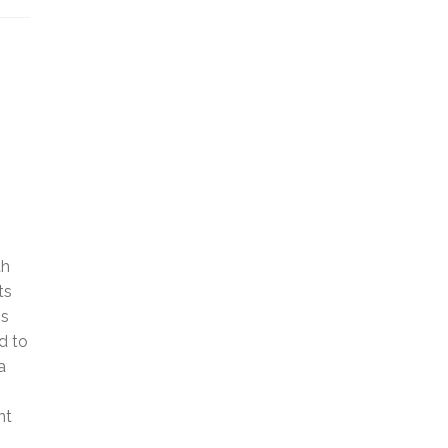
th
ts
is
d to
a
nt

********************

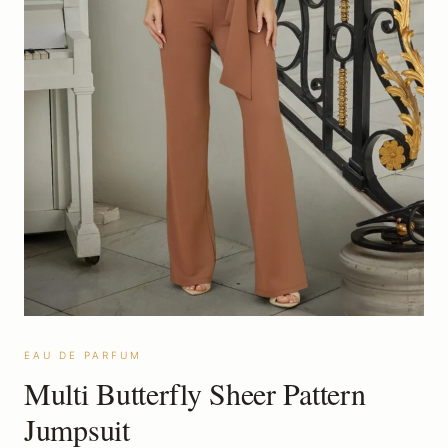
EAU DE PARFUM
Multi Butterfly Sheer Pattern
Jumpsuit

********************

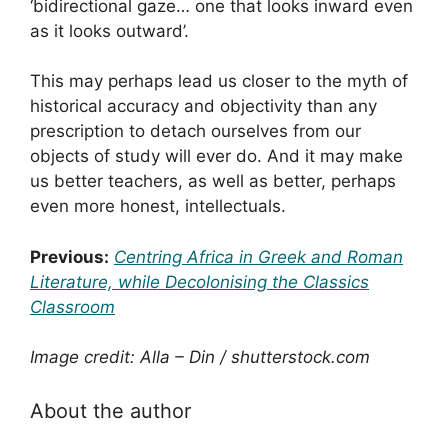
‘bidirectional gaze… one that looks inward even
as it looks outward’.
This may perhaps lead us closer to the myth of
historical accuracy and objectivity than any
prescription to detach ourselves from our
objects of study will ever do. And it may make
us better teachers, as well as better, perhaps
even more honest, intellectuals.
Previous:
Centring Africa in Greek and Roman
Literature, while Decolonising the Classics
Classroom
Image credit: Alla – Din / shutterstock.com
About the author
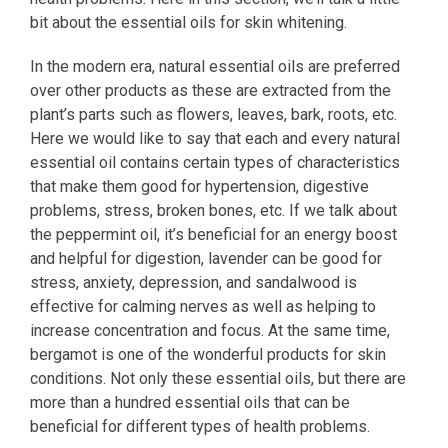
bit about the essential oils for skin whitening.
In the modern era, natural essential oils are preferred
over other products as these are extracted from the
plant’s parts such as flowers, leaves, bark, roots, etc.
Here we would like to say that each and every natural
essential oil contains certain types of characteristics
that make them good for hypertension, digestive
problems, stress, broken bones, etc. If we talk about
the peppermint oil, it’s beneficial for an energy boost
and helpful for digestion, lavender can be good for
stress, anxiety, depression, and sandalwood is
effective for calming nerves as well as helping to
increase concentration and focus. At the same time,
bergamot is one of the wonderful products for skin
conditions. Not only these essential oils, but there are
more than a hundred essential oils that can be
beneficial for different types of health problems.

********************

Look above for the line with "In the modern" and the line with "beneficial for different"; transcribe both and all lines in between, exactly, and nothing else.

RESPONSE TO THE TASK:
In the modern era, natural essential oils are preferred
over other products as these are extracted from the
plant’s parts such as flowers, leaves, bark, roots, etc.
Here we would like to say that each and every natural
essential oil contains certain types of characteristics
that make them good for hypertension, digestive
problems, stress, broken bones, etc. If we talk about
the peppermint oil, it’s beneficial for an energy boost
and helpful for digestion, lavender can be good for
stress, anxiety, depression, and sandalwood is
effective for calming nerves as well as helping to
increase concentration and focus. At the same time,
bergamot is one of the wonderful products for skin
conditions. Not only these essential oils, but there are
more than a hundred essential oils that can be
beneficial for different types of health problems.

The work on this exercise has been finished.